» To-do item
Lay out all the text in the listing below as a JSON list of strings, with one string for each line and blank lines left out. Leave the pictures out of your answer.

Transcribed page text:
● ● ● ● ● ● ●

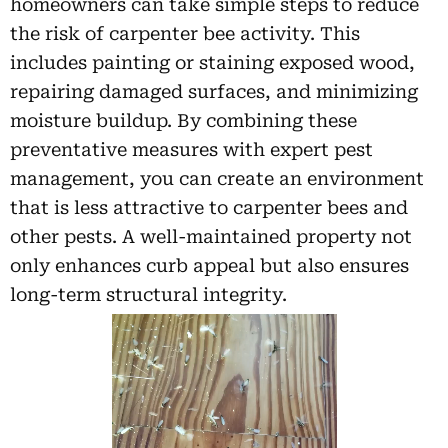
homeowners can take simple steps to reduce
the risk of carpenter bee activity. This
includes painting or staining exposed wood,
repairing damaged surfaces, and minimizing
moisture buildup. By combining these
preventative measures with expert pest
management, you can create an environment
that is less attractive to carpenter bees and
other pests. A well-maintained property not
only enhances curb appeal but also ensures
long-term structural integrity.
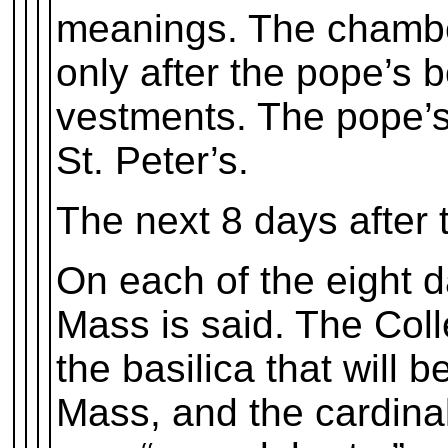
meanings. The chambe
only after the pope’s 
vestments. The pope’s
St. Peter’s.
The next 8 days after 
On each of the eight da
Mass is said. The Col
the basilica that will 
Mass, and the cardinal 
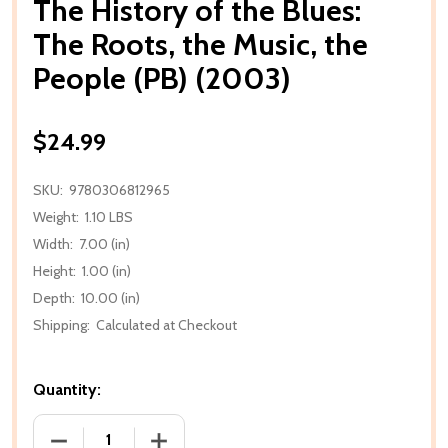
The History of the Blues:
The Roots, the Music, the
People (PB) (2003)
$24.99
SKU:
9780306812965
Weight:
1.10 LBS
Width:
7.00 (in)
Height:
1.00 (in)
Depth:
10.00 (in)
Shipping:
Calculated at Checkout
Quantity:
DECREASE QUANTITY OF THE HISTORY OF THE BLUES:
INCREASE QUANTITY OF THE HISTORY O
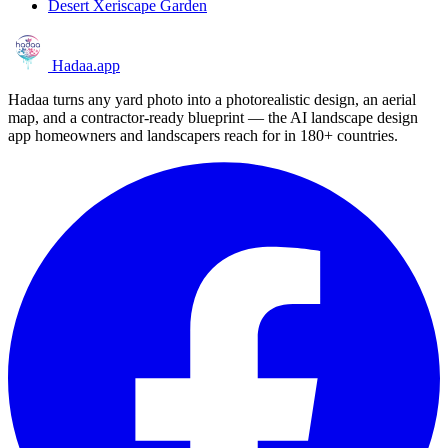
Desert Xeriscape Garden
Hadaa
.app
Hadaa turns any yard photo into a photorealistic design, an aerial
map, and a contractor-ready blueprint — the AI landscape design
app homeowners and landscapers reach for in 180+ countries.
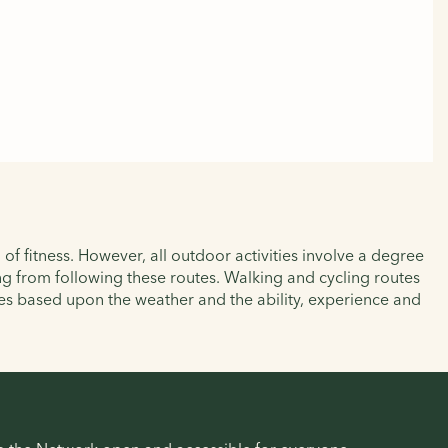
of fitness. However, all outdoor activities involve a degree
ting from following these routes. Walking and cycling routes
es based upon the weather and the ability, experience and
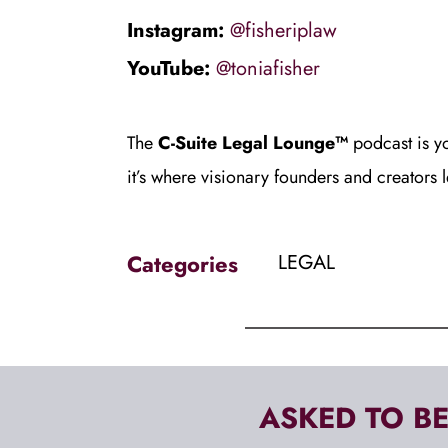
Instagram: 
@fisheriplaw
YouTube: 
@toniafisher
The
 C-Suite Legal Lounge™
 podcast is y
it’s where visionary founders and creators 
Categories
LEGAL
ASKED TO BE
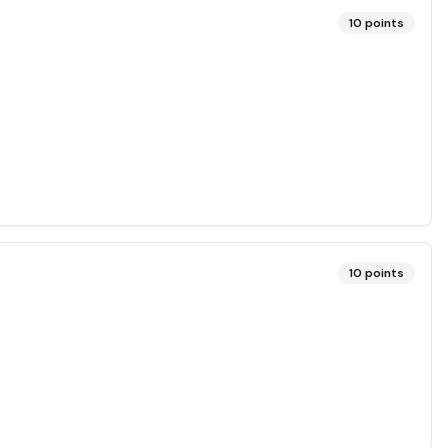
10
points
10
points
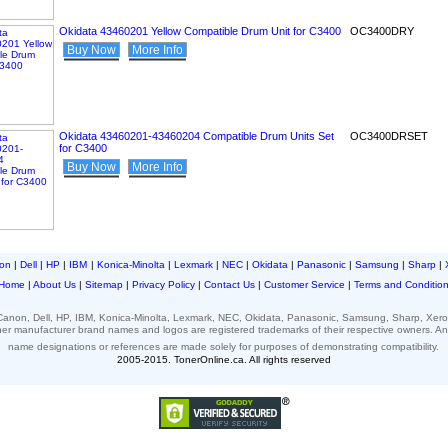
Okidata 43460201 Yellow Compatible Drum Unit for C3400
OC3400DRY
Buy Now
More Info
Okidata 43460201-43460204 Compatible Drum Units Set
OC3400DRSET
for C3400
Buy Now
More Info
on
|
Dell
|
HP
|
IBM
|
Konica-Minolta
|
Lexmark
|
NEC
|
Okidata
|
Panasonic
|
Samsung
|
Sharp
|
Home
|
About Us
|
Sitemap
|
Privacy Policy
|
Contact Us
|
Customer Service
|
Terms and Conditio
 Canon, Dell, HP, IBM, Konica-Minolta, Lexmark, NEC, Okidata, Panasonic, Samsung, Sharp, Xero
her
manufacturer brand names and logos
are registered
trademarks of their respective
owners.
A
name designations or
references
are made solely for
purposes of demonstrating compatibility.
2005-2015. TonerOnline.ca. All rights reserved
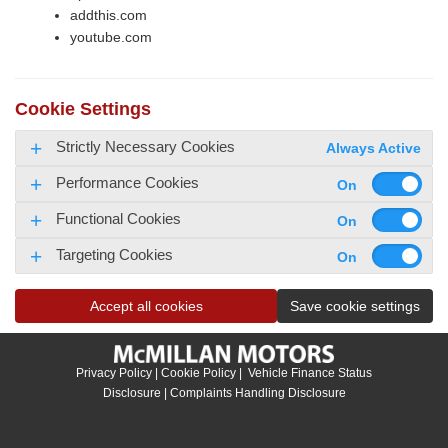
addthis.com
youtube.com
Cookie Settings
Strictly Necessary Cookies
Always Active
Performance Cookies
Functional Cookies
Targeting Cookies
Accept all cookies
Save cookie settings
Privacy Policy
|
Cookie Policy
|
Vehicle Finance Status
Disclosure
|
Complaints Handling Disclosure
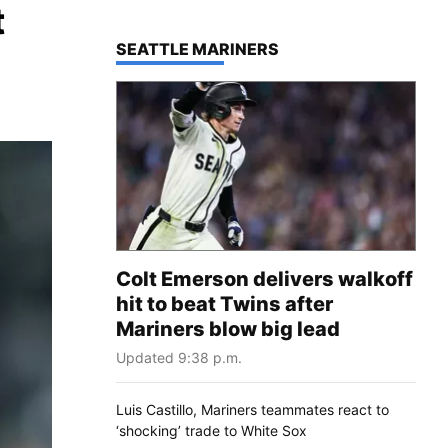
t
TOP STORIES IN
SEATTLE MARINERS
Colt Emerson delivers walkoff
hit to beat Twins after
Mariners blow big lead
Updated 9:38 p.m.
Luis Castillo, Mariners teammates react to
‘shocking’ trade to White Sox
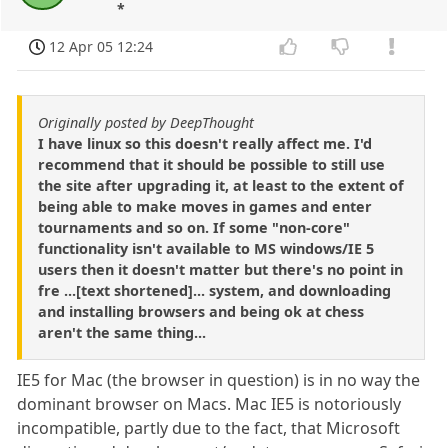
*
12 Apr 05 12:24
Originally posted by DeepThought
I have linux so this doesn't really affect me. I'd
recommend that it should be possible to still use
the site after upgrading it, at least to the extent of
being able to make moves in games and enter
tournaments and so on. If some "non-core"
functionality isn't available to MS windows/IE 5
users then it doesn't matter but there's no point in
fre ...[text shortened]... system, and downloading
and installing browsers and being ok at chess
aren't the same thing...
IE5 for Mac (the browser in question) is in no way the
dominant browser on Macs. Mac IE5 is notoriously
incompatible, partly due to the fact, that Microsoft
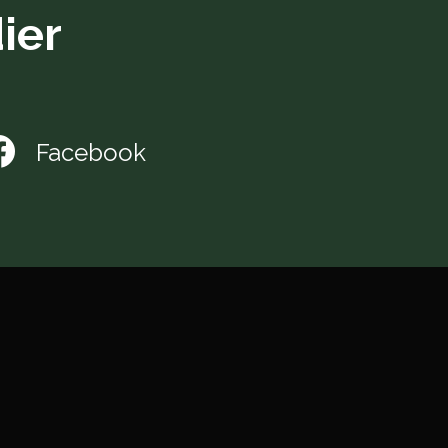
ier
Facebook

● ● ● ● ● ● ●

» Result of the task
[
  "homeowners can take simple steps to reduce",
  "the risk of carpenter bee activity. This",
  "includes painting or staining exposed wood,",
  "repairing damaged surfaces, and minimizing",
  "moisture buildup. By combining these",
  "preventative measures with expert pest",
  "management, you can create an environment",
  "that is less attractive to carpenter bees and",
  "other pests. A well-maintained property not",
  "only enhances curb appeal but also ensures",
  "long-term structural integrity.",
  "meanings. The chambe",
  "only after the pope’s ",
  "vestments. The pope’s",
  "St. Peter’s.",
  "The next 8 days after ",
  "On each of the eight da",
  "Mass is said. The Col",
  "the basilica that will ",
  "Mass, and the cardinal ",
  "The History of the Blues:",
  "The Roots, the Music, the",
  "People (PB) (2003)",
  "$24.99",
  "SKU:",
  "9780306812965",
  "Weight:",
  "1.10 LBS",
  "Width:",
  "7.00 (in)",
  "Height:",
  "1.00 (in)",
  "Depth:",
  "10.00 (in)",
  "Shipping:",
  "Calculated at Checkout",
  "Quantity:",
  "DECREASE QUANTITY OF THE HISTORY OF THE BLUES:",
  "INCREASE QUANTITY OF THE HISTORY O",
  "Desert Xeriscape Garden",
  "Hadaa",
  ".app",
  "Hadaa turns any yard photo into a photorealistic design, an aerial",
  "map, and a contractor-ready blueprint — the AI landscape design",
  "app homeowners and landscapers reach for in 180+ countries.",
  "of fitness. However, all outdoor activities involve a degree",
  "ting from following these routes. Walking and cycling routes",
  "es based upon the weather and the ability, experience and",
  "Instagram: ",
  "@fisheriplaw",
  "YouTube: ",
  "@toniafisher",
  "The",
  " C-Suite Legal Lounge™",
  " podcast is y",
  "it’s where visionary founders and creators ",
  "Categories",
  "LEGAL",
  "ASKED TO BE",
  "10",
  "points",
  "10",
  "points",
  "Okidata 43460201 Yellow Compatible Drum Unit for C3400",
  "OC3400DRY",
  "Buy Now",
  "More Info",
  "Okidata 43460201-43460204 Compatible Drum Units Set",
  "OC3400DRSET",
  "for C3400",
  "Buy Now",
  "More Info",
  "on",
  "|",
  "Dell",
  "|",
  "HP",
  "|",
  "IBM",
  "|",
  "Konica-Minolta",
  "|",
  "Lexmark",
  "|",
  "NEC",
  "|",
  "Okidata",
  "|",
  "Panasonic",
  "|",
  "Samsung",
  "|",
  "Sharp",
  "|",
  "Home",
  "|",
  "About Us",
  "|",
  "Sitemap",
  "|",
  "Privacy Policy",
  "|",
  "Contact Us",
  "|",
  "Customer Service",
  "|",
  "Terms and Conditio",
  " Canon, Dell, HP, IBM, Konica-Minolta, Lexmark, NEC, Okidata, Panasonic, Samsung, Sharp, Xero",
  "her",
  "manufacturer brand names and logos",
  "are registered",
  "trademarks of their respective",
  "owners.",
  "A",
  "name designations or",
  "references",
  "are made solely for",
  "purposes of demonstrating compatibility.",
  "2005-2015. TonerOnline.ca. All rights reserved",
  "addthis.com",
  "youtube.com",
  "Cookie Settings",
  "Strictly Necessary Cookies",
  "Always Active",
  "Performance Cookies",
  "Functional Cookies",
  "Targeting Cookies",
  "Accept all cookies",
  "Save cookie settings",
  "Privacy Policy",
  "|",
  "Cookie Policy",
  "|",
  "Vehicle Finance Status",
  "Disclosure",
  "|",
  "Complaints Handling Disclosure",
  "t",
  "TOP STORIES IN",
  "SEATTLE MARINERS",
  "Colt Emerson delivers walkoff",
  "hit to beat Twins after",
  "Mariners blow big lead",
  "Updated 9:38 p.m.",
  "Luis Castillo, Mariners teammates react to",
  "‘shocking’ trade to White Sox",
  "*",
  "12 Apr 05 12:24",
  "Originally posted by DeepThought",
  "I have linux so this doesn't really affect me. I'd",
  "recommend that it should be possible to still use",
  "the site after upgrading it, at least to the extent of",
  "being able to make moves in games and enter",
  "tournaments and so on. If some \"non-core\"",
  "functionality isn't available to MS windows/IE 5",
  "users then it doesn't matter but there's no point in",
  "fre ...[text shortened]... system, and downloading",
  "and installing browsers and being ok at chess",
  "aren't the same thing...",
  "IE5 for Mac (the browser in question) is in no way the",
  "dominant browser on Macs. Mac IE5 is notoriously",
  "incompatible, partly due to the fact, that Microsoft",
  "ier",
  "Facebook"
]